Berman had spent several minutes pressing Buck to answer if President Donald Trump deserves to be impeached for encouraging his supporters to storm the Capitol. But Buck said after years of increasing animosity between Republicans and Democrats, blaming one Trump speech for the riots is inaccurate. 

Buck added, "what I'm trying to suggest to you is that both sides are at fault and that in America," before Berman interrupted him to ask, "What on earth did any other side do than the side that invaded the U.S. Capitol?"
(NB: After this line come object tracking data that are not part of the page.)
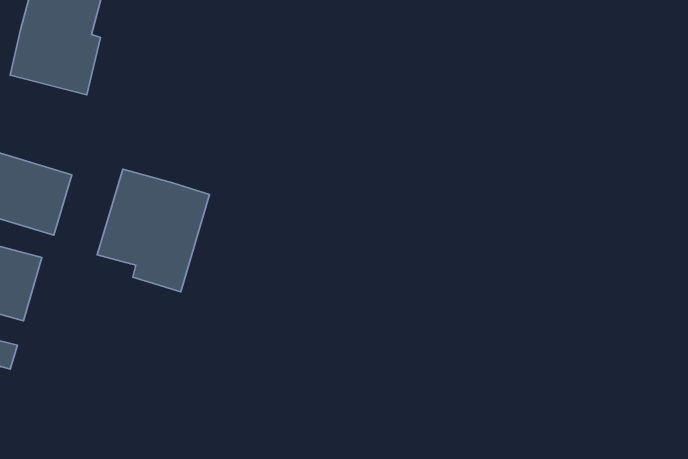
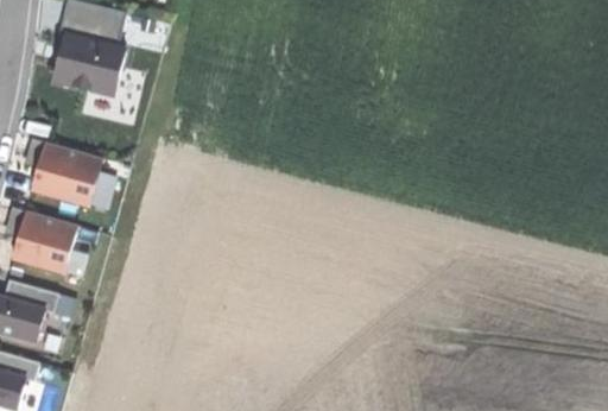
building: [97,169,210,292] -> none

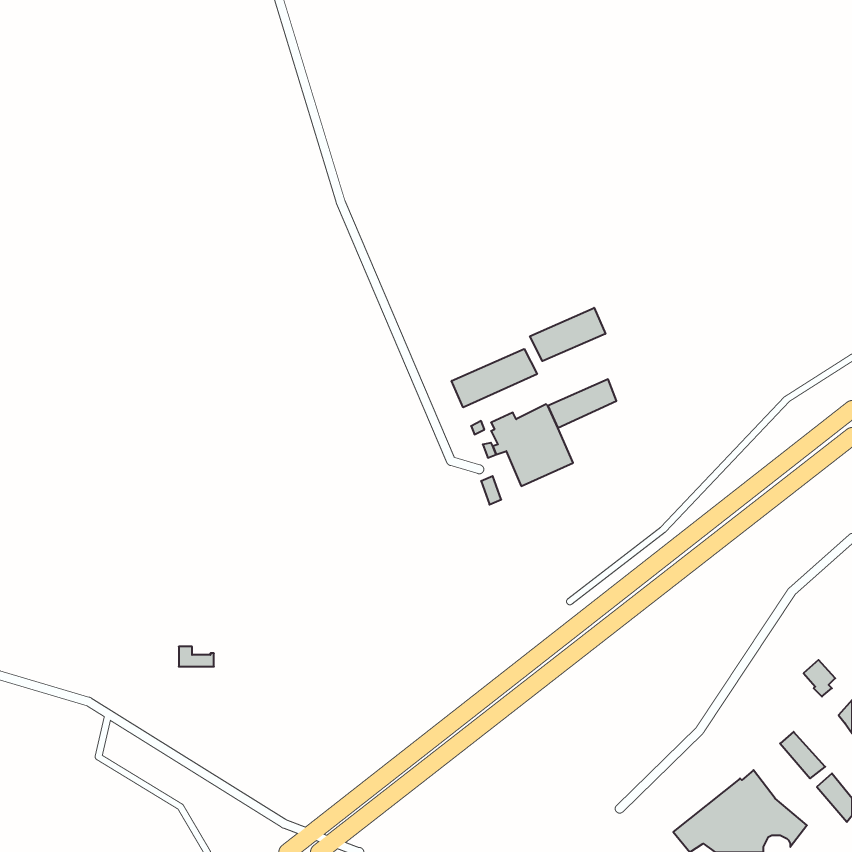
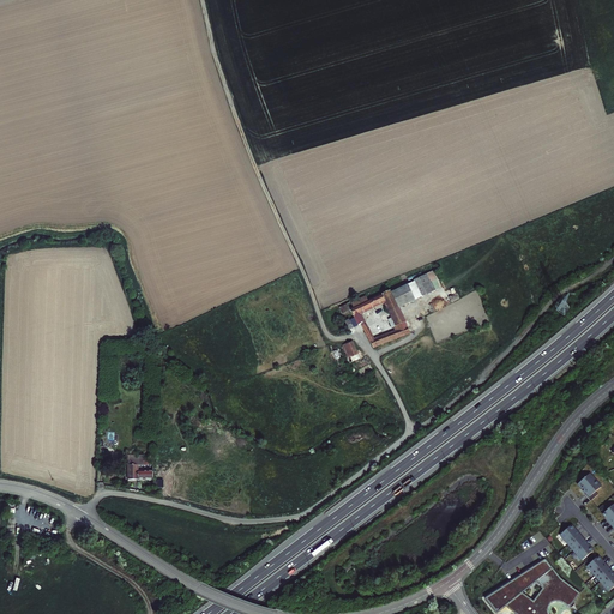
building: [530,308,605,361] -> none
building: [452,349,537,407] -> none

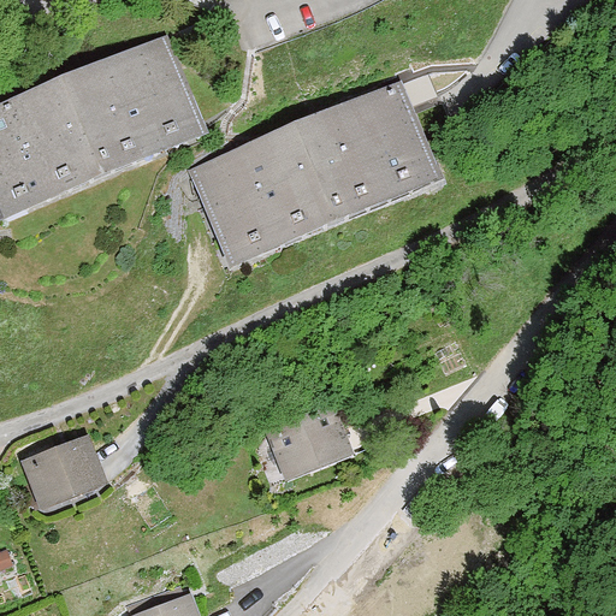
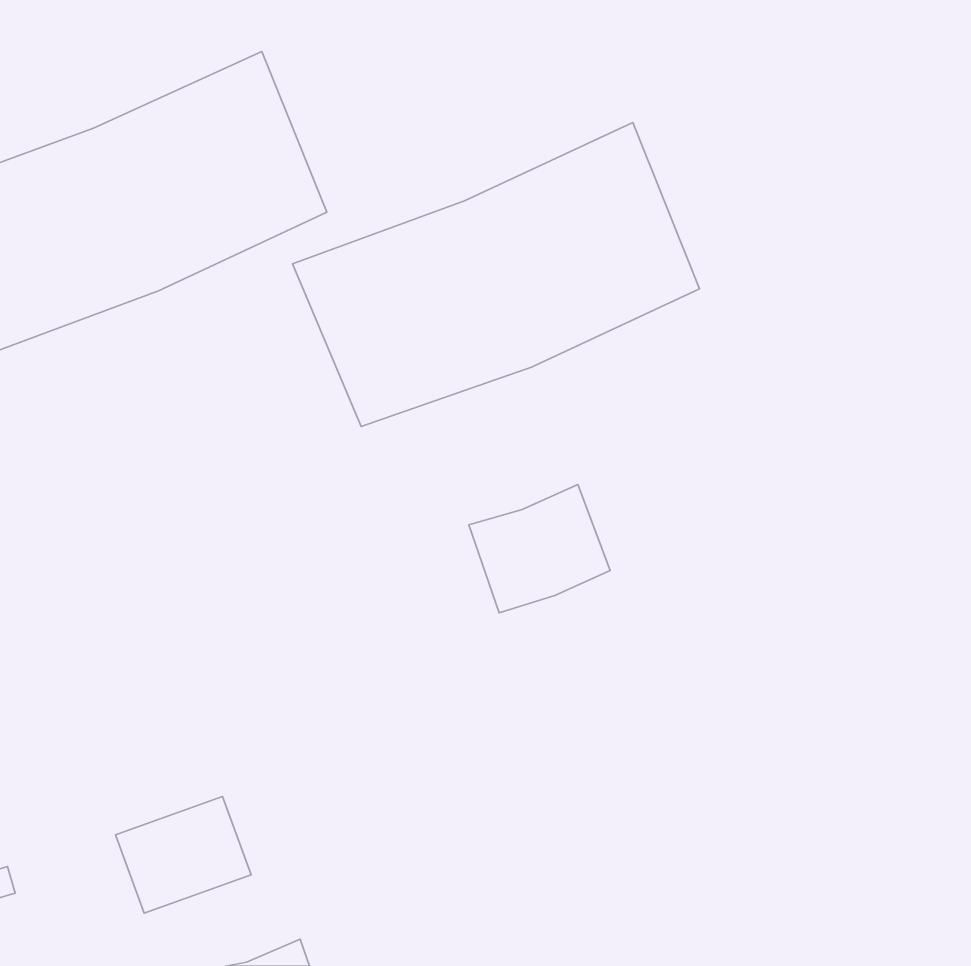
building: [262,401,351,481] -> [469,485,610,613]
building: [18,431,103,504] -> [115,796,251,913]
Buck deflected the question, saying, "The people who came into the Capitol are the people responsible for that action. This animosity has been building for years. It wasn't as if the president gave one speech and all of a sudden people went from perfectly calm and thoughtful demeanor to this violent action that occurred."

The exchange happened just before the House prepared to vote on an article of impeachment.

Jim Jordan says he wants vote to expel Liz Cheney from GOP House leadership

Rep. Jim Jordan, R-Ohio, one of President Trump’s fiercest defenders, suggested Wednesday he was open to trying to expel Rep. Liz Cheney, R-Wyo., from GOP House leadership over her support for impeachment.

"The conference ought to vote on that,” Jordan told reporters Wednesday.

Cheney, who as the House Republican Conference Chair is the No. 3 Republican in the House, said Tuesday that she supported Trump’s impeachment or removal from office, saying that when it came to his incitement of the mob that violently stormed the Capitol, "there has never been a greater betrayal by a President of the United States of his office and his oath to the Constitution."